SB2026011555 - Multiple vulnerabilities in HPE Networking Instant On Access Points
Published: January 15, 2026
Breakdown by Severity
- Low
- Medium
- High
- Critical
Description
This security bulletin contains information about 4 secuirty vulnerabilities.
1) Resource exhaustion (CVE-ID: CVE-2023-52340)
The vulnerability allows a remote attacker to perform a denial of service (DoS) attack.
The vulnerability exists due to an error when processing very large ICMPv6 packets. A remote attacker can send a flood of IPv6 ICMP6 PTB messages, cause the high lock contention and increased CPU usage, leading to a denial of service.
Successful vulnerability exploitation requires a attacker to be on the local network or have a high bandwidth connection.
2) Memory leak (CVE-ID: CVE-2022-48839)
The vulnerability allows a local user to perform a denial of service (DoS) attack.
The vulnerability exists due to memory leak within the tpacket_rcv() and packet_recvmsg() functions in net/packet/af_packet.c. A local user can perform a denial of service (DoS) attack.
3) Information disclosure (CVE-ID: CVE-2025-37165)
The vulnerability allows a remote attacker to gain access to potentially sensitive information.
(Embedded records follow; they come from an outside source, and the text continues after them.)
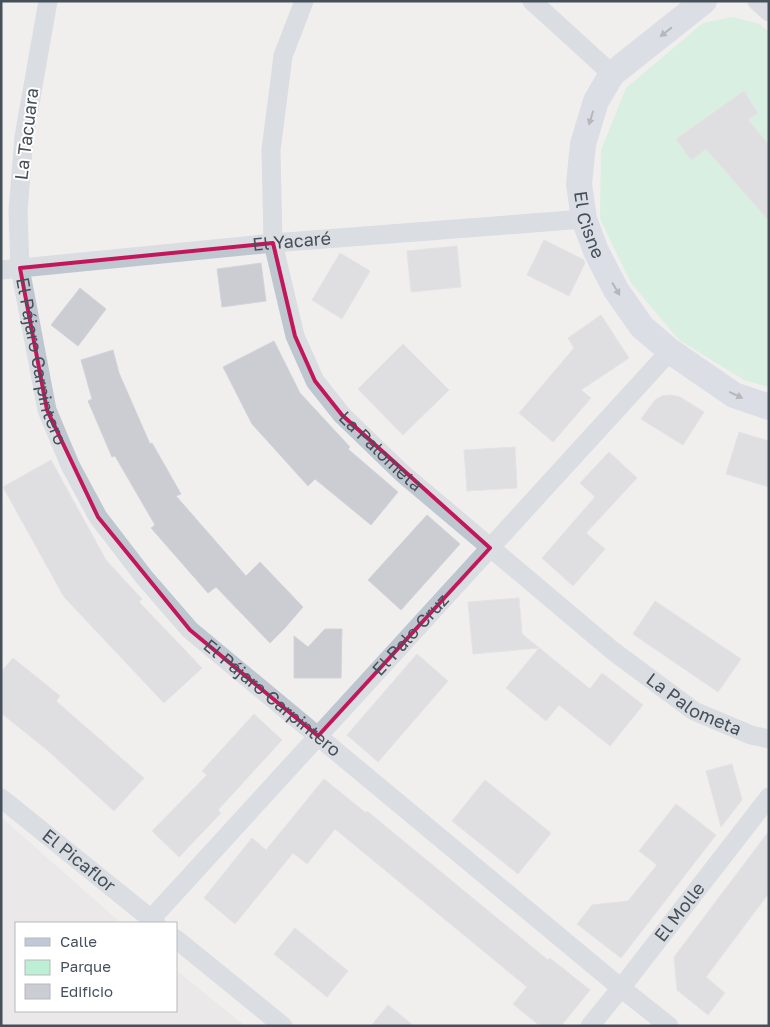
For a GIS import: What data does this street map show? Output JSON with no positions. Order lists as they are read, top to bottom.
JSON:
{
  "streets": {
    "street": [
      "La Tacuara",
      "El Cisne",
      "El Yacaré",
      "El Pájaro Carpintero",
      "La Palometa",
      "El Palo Cruz",
      "El Picaflor",
      "El Molle"
    ]
  },
  "crossings": [
    ["La Tacuara", "El Yacaré"],
    ["La Tacuara", "El Pájaro Carpintero"],
    ["El Cisne", "El Yacaré"],
    ["El Cisne", "El Palo Cruz"],
    ["El Yacaré", "El Pájaro Carpintero"],
    ["El Yacaré", "La Palometa"],
    ["El Pájaro Carpintero", "El Palo Cruz"],
    ["El Pájaro Carpintero", "El Molle"],
    ["La Palometa", "El Palo Cruz"],
    ["El Palo Cruz", "El Picaflor"]
  ],
  "one_way": ["El Cisne"],
  "legend": ["Calle", "Parque", "Edificio"]
}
The vulnerability exists due to excessive data output by the router mode configuration. A remote attacker on the local network can inspect network packets to obtain VLAN and internal network configuration details.
4) Input validation error (CVE-ID: CVE-2025-37166)
The vulnerability allows a remote attacker to perform a denial of service (DoS) attack.
The vulnerability exists due to insufficient validation of user-supplied input. A remote attacker can send specially crafted packets to the device and perform a denial of service (DoS) attack.
Remediation
Install update from vendor's website.